本文 >>
気が合いそうな人であれば大学の先生であれ、外人であれ、飲みに誘う。人間、話せばわかる、といったものではない。「話せばわかる」ではなく、人間、「飲めばわかる」ではないかと思う。「シンポジウム」の語源はプラトン哲学書「シンポシオン」に遡るが、その意味は「共に飲むこと」だそうだ。彼の著書「シンポシオン」は「饗宴」と訳されている。飲み食いは相互理解の第一歩だ。

■チェンライの国際シンポジウム
前置きが長くなったが、5月のある日、京都大学とタイのラジャマンガラ工科大学の共催による「第9回エコ・エネルギーと材料科学および工学に関するシンポジウム」(9th Eco-Energy and Material Science and Engineering Symposium)がチェンライのウィアンウィンホテルで開催された。
たまたま、兄の知人がこのシンポジウムのチェンライ開催を知り、参加を勧めてくれた。自分もこういった会議には数知れずというほどではないが、何度も参加しているので、久しぶりにアカデミックな雰囲気に浸ろうと、兄にくっついて足を運んだという次第。
もちろん招待者ではなく、受付で「レジストレーションフィー、一般参加者300ドル」と書いてあるボードを見てちとビビったが、用紙にサインをしただけで、お食事券やB5版150ページの予稿集の入ったシックな布袋を受け取ることができた。こういったタイのおおらかさがなんと言ってもうれしい。

シンポジウムには日、タイ、米、韓など内外から150名を越える関係者が集合した。
初日の午前、パーデュー大学のコーワン教授が「将来の持続可能な発展のための建築」、垰田教授が「光触媒によるPCB処理」、小西京大教授が「福島原発の現状」といったタイトルでそれぞれ基調講演を行った。

午後と2日目は「エネルギー技術」、「ナノテク、材料技術」、「環境と社会的影響」など7つの分科会で、150題もの発表が行われた。発表者は会場でもポスターセッションを行っていた。タイの学生が中心であるが、ポスターはカラーの写真印刷で、見やすさに気を使っている。

抽出資料 >>
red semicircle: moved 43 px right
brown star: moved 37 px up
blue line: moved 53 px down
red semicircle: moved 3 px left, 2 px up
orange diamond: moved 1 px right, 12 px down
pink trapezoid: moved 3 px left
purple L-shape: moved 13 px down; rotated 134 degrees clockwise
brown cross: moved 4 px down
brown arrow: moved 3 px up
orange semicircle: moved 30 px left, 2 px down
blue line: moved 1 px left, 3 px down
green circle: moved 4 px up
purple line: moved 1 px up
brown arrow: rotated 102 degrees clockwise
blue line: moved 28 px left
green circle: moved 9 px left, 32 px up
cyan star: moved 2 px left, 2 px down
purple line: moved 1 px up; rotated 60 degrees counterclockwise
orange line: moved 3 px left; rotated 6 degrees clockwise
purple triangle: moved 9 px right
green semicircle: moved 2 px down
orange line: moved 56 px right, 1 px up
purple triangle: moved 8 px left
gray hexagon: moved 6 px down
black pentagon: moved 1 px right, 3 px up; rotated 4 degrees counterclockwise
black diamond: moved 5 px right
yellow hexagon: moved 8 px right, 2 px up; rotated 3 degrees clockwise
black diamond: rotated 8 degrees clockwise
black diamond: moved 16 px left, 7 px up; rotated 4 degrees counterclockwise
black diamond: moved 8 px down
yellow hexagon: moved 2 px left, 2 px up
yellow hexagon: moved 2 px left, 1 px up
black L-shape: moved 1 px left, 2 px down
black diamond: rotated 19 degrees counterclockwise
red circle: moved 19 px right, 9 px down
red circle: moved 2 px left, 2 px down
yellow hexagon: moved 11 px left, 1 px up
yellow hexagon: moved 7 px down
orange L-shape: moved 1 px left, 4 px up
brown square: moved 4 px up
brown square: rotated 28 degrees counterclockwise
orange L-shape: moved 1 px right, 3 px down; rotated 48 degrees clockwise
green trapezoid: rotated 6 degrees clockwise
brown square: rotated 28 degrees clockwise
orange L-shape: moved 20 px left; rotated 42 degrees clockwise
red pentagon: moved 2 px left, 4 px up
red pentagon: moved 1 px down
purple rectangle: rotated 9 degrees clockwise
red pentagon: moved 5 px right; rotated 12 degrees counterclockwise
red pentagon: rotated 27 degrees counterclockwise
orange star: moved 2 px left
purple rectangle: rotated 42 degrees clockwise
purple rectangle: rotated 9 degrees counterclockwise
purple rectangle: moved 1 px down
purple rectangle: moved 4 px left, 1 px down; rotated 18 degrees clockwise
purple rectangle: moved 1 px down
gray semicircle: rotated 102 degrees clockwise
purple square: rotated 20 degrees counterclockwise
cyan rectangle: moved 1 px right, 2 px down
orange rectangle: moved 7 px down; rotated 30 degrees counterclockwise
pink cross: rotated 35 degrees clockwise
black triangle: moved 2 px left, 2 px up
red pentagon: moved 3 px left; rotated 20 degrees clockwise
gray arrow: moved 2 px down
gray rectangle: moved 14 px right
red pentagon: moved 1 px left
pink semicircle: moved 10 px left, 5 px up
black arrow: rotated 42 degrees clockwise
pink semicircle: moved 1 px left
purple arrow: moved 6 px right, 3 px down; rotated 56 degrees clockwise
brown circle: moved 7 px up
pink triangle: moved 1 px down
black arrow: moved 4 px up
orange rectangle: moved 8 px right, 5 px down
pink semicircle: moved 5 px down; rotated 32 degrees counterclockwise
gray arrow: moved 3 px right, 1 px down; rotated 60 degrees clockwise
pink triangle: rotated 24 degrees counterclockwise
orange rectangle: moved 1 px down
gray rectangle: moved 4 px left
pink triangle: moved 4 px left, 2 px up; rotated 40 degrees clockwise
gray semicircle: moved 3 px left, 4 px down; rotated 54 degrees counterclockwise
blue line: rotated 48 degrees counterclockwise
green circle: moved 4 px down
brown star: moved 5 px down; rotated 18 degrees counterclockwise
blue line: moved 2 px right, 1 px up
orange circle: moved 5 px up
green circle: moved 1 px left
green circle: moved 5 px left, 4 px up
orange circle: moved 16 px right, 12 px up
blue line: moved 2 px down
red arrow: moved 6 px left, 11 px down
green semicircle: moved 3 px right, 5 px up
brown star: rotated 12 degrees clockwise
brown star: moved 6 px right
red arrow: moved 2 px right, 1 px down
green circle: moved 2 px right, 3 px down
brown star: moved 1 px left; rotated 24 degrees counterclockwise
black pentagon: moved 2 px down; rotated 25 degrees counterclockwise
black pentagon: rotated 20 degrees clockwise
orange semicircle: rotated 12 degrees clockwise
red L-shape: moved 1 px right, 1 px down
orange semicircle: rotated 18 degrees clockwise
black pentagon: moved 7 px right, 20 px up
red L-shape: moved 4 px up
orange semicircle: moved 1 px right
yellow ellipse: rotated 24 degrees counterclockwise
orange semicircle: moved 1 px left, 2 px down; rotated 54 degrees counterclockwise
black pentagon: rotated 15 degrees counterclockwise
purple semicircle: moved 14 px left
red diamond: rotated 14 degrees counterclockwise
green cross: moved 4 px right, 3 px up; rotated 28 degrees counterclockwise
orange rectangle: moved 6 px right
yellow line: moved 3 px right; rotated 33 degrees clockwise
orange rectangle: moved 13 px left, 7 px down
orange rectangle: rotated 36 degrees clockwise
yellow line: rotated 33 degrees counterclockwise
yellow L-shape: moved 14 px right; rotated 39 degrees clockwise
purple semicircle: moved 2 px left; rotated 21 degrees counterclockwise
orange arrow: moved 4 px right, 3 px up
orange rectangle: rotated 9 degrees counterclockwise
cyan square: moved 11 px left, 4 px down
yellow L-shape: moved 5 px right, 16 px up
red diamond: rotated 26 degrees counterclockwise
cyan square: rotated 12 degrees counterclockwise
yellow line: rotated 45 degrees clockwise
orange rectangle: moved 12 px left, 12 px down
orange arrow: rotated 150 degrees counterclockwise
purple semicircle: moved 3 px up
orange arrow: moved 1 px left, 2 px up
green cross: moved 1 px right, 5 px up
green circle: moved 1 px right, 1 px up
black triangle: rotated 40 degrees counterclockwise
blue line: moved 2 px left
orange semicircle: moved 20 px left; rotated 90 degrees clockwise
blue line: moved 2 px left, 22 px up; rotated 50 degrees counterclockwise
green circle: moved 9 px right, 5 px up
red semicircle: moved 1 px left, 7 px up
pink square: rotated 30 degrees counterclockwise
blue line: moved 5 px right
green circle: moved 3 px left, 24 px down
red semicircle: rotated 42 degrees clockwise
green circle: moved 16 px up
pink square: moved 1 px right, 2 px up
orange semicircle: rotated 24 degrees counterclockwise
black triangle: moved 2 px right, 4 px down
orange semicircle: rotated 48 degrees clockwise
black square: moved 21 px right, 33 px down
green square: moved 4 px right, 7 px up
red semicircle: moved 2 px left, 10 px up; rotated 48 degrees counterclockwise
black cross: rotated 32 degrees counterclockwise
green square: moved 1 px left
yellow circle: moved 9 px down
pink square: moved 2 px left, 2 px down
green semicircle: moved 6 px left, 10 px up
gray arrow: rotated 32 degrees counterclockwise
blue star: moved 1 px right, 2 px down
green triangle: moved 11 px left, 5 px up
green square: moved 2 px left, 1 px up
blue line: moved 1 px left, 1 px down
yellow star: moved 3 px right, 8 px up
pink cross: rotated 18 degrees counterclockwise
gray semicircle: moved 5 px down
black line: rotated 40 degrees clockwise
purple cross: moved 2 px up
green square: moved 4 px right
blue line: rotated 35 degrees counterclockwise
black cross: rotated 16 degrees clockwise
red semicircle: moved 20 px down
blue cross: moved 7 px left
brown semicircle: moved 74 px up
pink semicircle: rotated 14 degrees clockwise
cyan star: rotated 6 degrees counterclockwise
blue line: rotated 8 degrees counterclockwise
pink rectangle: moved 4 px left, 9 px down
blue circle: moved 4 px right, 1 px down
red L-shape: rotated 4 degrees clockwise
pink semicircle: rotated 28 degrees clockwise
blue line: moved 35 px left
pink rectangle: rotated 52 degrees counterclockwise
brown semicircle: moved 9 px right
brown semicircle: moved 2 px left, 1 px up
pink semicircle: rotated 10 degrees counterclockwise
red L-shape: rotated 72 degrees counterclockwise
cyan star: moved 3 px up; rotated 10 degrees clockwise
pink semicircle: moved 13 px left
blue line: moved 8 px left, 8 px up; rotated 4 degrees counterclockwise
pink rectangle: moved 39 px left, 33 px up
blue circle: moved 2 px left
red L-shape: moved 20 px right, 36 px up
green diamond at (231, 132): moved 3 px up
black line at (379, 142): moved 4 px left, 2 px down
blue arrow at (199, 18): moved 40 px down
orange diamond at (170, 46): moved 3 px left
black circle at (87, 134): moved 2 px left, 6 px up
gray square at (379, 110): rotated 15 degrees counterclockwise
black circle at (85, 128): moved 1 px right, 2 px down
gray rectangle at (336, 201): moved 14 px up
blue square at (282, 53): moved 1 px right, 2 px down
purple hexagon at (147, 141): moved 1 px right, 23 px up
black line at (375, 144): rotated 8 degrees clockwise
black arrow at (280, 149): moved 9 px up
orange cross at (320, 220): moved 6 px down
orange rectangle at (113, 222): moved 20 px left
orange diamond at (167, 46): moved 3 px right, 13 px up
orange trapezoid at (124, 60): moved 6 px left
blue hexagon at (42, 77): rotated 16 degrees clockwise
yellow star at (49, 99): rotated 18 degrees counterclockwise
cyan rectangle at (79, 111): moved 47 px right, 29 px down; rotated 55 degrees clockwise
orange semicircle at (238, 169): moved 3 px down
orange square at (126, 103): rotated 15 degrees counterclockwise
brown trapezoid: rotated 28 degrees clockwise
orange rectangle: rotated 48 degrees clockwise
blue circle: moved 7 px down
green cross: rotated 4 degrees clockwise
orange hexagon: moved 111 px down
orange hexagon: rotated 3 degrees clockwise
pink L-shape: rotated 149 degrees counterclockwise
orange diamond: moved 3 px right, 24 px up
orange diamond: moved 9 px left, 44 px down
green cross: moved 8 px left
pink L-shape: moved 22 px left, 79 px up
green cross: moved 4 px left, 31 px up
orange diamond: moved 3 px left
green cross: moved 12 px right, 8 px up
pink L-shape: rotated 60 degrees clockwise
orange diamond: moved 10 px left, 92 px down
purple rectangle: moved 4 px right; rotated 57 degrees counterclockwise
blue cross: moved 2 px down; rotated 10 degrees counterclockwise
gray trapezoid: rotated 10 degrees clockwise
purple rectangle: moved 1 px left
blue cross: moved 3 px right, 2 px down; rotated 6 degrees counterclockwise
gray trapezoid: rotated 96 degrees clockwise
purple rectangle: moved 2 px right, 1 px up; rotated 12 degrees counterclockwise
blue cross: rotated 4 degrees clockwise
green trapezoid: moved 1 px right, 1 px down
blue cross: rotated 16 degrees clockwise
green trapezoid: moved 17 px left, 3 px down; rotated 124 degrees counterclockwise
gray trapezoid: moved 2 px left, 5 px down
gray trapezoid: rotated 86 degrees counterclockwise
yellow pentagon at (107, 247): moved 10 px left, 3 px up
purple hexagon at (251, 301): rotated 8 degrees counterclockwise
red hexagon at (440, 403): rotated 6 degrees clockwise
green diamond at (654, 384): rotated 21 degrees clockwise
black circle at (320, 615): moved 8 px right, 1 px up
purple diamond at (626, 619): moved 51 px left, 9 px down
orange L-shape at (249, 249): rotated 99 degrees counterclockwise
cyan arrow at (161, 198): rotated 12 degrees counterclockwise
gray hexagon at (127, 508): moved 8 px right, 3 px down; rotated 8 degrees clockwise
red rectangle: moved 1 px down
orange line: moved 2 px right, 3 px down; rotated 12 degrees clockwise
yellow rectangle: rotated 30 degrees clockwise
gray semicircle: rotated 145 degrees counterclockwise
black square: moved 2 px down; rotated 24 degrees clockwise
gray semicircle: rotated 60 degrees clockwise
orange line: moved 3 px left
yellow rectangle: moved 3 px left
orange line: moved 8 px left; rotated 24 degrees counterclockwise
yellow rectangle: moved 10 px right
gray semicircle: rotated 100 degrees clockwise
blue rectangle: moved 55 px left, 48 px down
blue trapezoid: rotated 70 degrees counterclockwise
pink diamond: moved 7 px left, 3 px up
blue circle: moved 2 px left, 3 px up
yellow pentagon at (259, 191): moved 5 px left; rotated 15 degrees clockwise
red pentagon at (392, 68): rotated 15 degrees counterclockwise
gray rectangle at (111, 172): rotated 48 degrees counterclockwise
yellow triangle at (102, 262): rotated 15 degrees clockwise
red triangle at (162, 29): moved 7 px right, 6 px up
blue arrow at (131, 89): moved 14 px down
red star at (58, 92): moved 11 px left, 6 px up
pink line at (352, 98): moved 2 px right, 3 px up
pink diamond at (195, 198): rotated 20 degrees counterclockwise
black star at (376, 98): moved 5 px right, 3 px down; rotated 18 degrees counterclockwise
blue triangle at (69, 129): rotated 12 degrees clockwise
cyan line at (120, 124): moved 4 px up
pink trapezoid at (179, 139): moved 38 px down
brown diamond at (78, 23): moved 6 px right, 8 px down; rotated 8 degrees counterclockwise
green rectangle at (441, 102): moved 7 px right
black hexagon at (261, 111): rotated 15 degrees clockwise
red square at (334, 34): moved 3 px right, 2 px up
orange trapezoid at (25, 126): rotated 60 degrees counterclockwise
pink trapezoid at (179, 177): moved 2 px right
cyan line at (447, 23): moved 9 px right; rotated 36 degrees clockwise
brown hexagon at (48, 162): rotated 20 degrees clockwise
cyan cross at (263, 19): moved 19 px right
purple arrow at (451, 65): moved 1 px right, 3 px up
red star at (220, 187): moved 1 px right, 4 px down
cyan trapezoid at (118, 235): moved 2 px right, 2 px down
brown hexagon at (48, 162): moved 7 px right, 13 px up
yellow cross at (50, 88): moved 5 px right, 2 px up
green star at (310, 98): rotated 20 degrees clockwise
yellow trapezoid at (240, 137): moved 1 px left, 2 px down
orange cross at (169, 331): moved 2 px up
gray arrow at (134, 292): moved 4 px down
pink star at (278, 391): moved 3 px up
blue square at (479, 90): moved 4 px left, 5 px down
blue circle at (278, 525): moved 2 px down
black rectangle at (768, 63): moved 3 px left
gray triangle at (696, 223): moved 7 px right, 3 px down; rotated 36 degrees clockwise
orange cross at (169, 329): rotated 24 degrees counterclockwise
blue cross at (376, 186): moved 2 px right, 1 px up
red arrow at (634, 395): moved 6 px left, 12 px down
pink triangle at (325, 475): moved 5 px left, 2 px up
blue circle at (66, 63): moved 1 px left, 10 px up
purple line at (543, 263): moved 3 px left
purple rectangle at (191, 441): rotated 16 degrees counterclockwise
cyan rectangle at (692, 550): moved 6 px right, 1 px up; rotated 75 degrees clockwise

課題について >> 本文で、初日の午前に行われた基調講演のタイトルをすべて書き出してください。

課題の解答 >>
・将来の持続可能な発展のための建築
・光触媒によるPCB処理
・福島原発の現状